● **Brief**
Using only the entries below, copy exactly the lines that begin at the one with "bayerischen Handwerkskammern und Bayern" and end at the one with "Itulah informasi lengkap mengenai Museum Bank", both included. Drop the pictures.

Top of Data listing

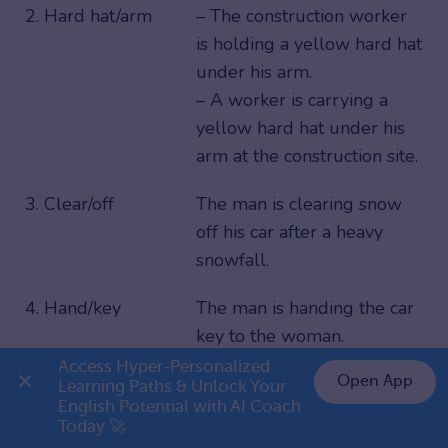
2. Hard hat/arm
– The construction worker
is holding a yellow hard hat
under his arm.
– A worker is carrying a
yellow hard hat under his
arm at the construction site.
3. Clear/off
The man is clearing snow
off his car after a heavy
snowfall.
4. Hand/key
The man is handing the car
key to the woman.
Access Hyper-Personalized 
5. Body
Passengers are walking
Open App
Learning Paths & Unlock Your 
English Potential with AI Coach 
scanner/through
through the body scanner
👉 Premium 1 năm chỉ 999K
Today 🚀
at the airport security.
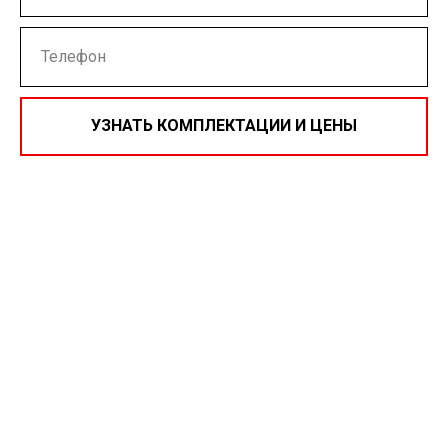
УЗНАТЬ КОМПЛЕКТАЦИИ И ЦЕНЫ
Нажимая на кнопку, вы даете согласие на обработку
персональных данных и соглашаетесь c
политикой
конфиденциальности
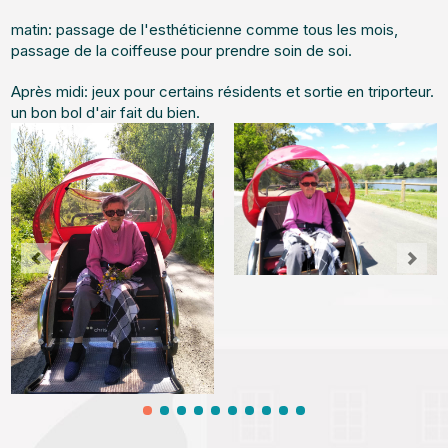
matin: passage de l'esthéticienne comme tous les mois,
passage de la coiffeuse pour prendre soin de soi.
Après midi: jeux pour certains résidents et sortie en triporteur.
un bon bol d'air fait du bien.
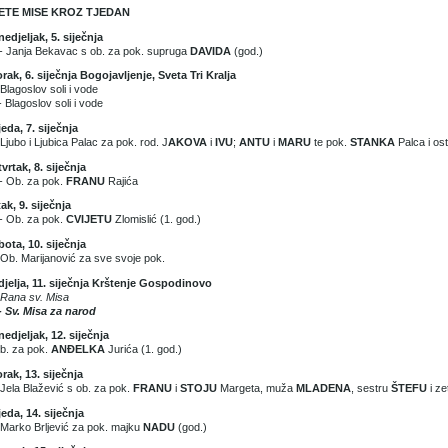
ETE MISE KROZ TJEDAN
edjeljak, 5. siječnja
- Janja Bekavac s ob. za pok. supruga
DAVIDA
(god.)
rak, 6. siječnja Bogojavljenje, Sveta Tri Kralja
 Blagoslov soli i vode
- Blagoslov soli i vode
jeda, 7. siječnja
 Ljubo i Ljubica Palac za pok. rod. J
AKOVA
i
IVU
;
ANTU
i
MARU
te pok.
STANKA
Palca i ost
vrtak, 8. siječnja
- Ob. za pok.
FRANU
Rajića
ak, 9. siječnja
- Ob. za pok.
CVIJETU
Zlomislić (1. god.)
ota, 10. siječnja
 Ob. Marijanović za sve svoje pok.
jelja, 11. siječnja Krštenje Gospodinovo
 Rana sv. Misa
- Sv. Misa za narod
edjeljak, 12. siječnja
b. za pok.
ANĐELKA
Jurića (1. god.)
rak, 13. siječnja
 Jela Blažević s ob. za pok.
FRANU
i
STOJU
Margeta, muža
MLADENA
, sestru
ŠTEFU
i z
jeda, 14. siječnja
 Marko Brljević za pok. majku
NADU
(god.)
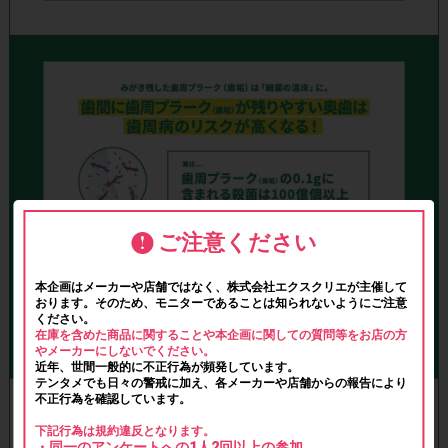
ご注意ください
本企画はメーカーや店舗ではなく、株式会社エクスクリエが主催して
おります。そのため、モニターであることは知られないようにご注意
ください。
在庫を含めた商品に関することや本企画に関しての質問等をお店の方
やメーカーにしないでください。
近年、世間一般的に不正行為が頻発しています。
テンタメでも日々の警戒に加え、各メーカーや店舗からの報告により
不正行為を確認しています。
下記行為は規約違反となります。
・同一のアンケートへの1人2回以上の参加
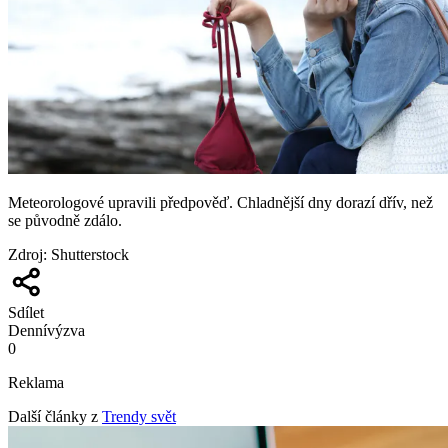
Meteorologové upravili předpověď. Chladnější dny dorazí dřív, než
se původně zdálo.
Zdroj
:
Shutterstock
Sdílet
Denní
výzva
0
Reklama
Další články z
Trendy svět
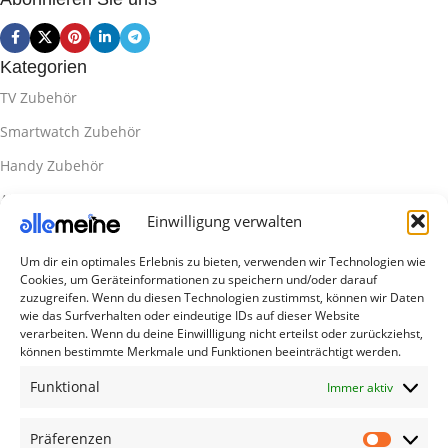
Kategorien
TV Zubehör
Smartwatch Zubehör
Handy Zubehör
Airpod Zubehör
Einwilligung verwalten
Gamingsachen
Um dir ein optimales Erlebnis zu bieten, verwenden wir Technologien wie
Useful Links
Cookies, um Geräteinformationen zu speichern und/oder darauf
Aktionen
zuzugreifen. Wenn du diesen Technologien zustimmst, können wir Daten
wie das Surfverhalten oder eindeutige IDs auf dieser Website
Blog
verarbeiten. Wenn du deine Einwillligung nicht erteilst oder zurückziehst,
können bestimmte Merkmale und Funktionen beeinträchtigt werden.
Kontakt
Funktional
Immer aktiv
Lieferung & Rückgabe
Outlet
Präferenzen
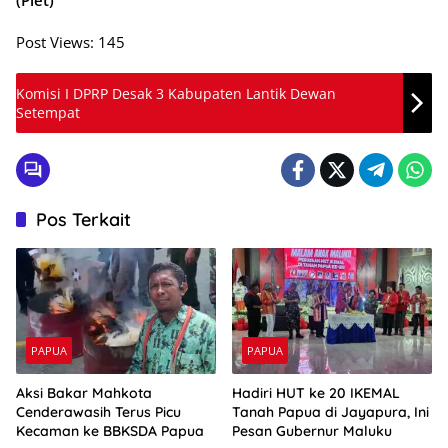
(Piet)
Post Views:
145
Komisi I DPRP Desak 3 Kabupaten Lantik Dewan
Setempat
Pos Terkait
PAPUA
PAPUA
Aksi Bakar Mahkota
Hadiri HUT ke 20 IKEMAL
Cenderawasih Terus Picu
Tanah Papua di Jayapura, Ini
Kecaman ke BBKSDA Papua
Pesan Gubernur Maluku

Bottom of Data listing
Top of Data listing

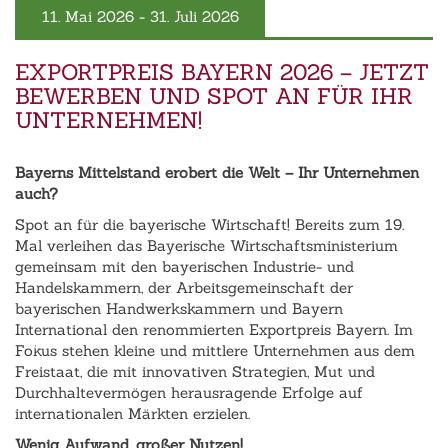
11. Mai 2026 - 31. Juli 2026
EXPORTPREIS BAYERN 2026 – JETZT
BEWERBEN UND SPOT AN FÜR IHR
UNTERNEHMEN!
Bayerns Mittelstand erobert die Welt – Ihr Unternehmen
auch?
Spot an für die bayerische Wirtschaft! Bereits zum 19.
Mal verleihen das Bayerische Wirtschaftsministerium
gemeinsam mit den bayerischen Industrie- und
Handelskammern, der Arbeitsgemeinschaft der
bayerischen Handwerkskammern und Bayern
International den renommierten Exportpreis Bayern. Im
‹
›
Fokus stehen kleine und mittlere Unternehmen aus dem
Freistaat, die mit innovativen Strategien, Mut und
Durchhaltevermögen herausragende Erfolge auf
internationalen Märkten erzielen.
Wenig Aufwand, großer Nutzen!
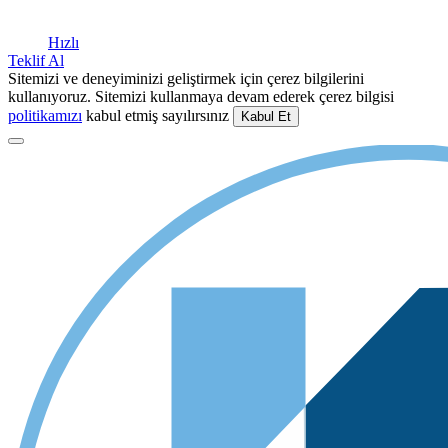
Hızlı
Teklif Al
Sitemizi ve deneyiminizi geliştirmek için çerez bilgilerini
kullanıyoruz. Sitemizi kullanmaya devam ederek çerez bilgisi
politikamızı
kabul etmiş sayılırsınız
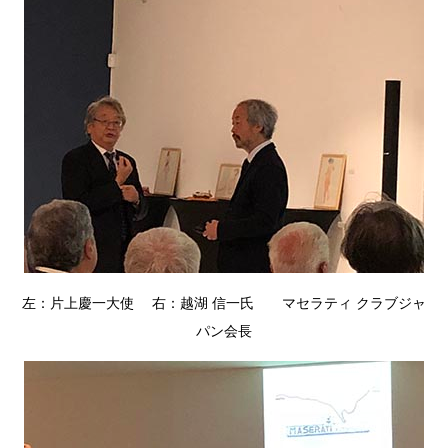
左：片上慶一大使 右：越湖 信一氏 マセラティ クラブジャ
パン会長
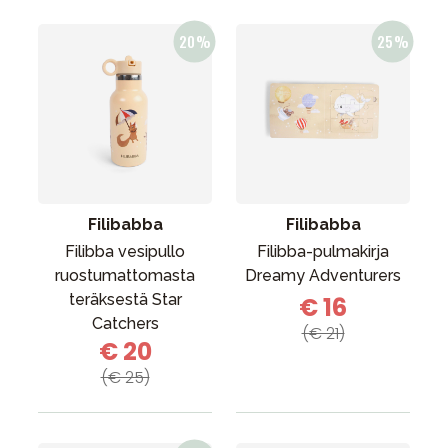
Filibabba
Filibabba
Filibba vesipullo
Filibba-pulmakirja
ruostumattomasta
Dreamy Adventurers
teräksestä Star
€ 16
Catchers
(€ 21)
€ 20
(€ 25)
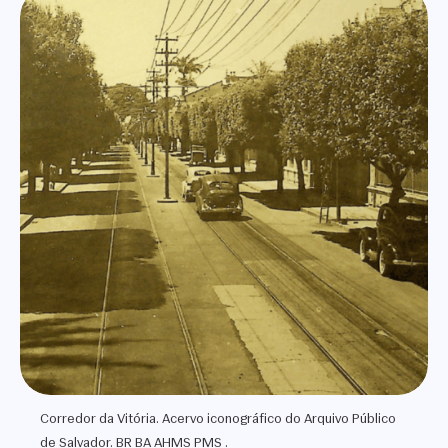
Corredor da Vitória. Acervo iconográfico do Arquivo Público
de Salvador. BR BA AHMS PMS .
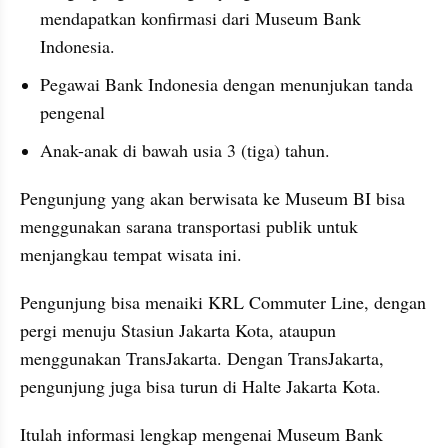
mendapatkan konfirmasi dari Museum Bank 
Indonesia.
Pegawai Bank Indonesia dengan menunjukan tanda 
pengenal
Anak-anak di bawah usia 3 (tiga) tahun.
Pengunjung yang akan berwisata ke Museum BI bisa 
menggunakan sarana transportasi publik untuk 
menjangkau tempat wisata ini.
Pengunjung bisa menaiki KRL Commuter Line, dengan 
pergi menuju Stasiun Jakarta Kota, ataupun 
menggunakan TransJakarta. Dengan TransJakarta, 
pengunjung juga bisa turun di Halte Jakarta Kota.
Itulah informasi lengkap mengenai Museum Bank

Bottom of Data listing

● **Answer to the problem**
bayerischen Handwerkskammern und Bayern
International den renommierten Exportpreis Bayern. Im
‹
›
Fokus stehen kleine und mittlere Unternehmen aus dem
Freistaat, die mit innovativen Strategien, Mut und
Durchhaltevermögen herausragende Erfolge auf
internationalen Märkten erzielen.
Wenig Aufwand, großer Nutzen!
Hızlı
Teklif Al
Sitemizi ve deneyiminizi geliştirmek için çerez bilgilerini
kullanıyoruz. Sitemizi kullanmaya devam ederek çerez bilgisi
politikamızı
kabul etmiş sayılırsınız
左：片上慶一大使 右：越湖 信一氏 マセラティ クラブジャ
パン会長
Filibabba
Filibabba
Filibba vesipullo
Filibba-pulmakirja
ruostumattomasta
Dreamy Adventurers
teräksestä Star
€ 16
Catchers
(€ 21)
€ 20
(€ 25)
Corredor da Vitória. Acervo iconográfico do Arquivo Público
de Salvador. BR BA AHMS PMS .
mendapatkan konfirmasi dari Museum Bank 
Indonesia.
Pegawai Bank Indonesia dengan menunjukan tanda 
pengenal
Anak-anak di bawah usia 3 (tiga) tahun.
Pengunjung yang akan berwisata ke Museum BI bisa 
menggunakan sarana transportasi publik untuk 
menjangkau tempat wisata ini.
Pengunjung bisa menaiki KRL Commuter Line, dengan 
pergi menuju Stasiun Jakarta Kota, ataupun 
menggunakan TransJakarta. Dengan TransJakarta, 
pengunjung juga bisa turun di Halte Jakarta Kota.
Itulah informasi lengkap mengenai Museum Bank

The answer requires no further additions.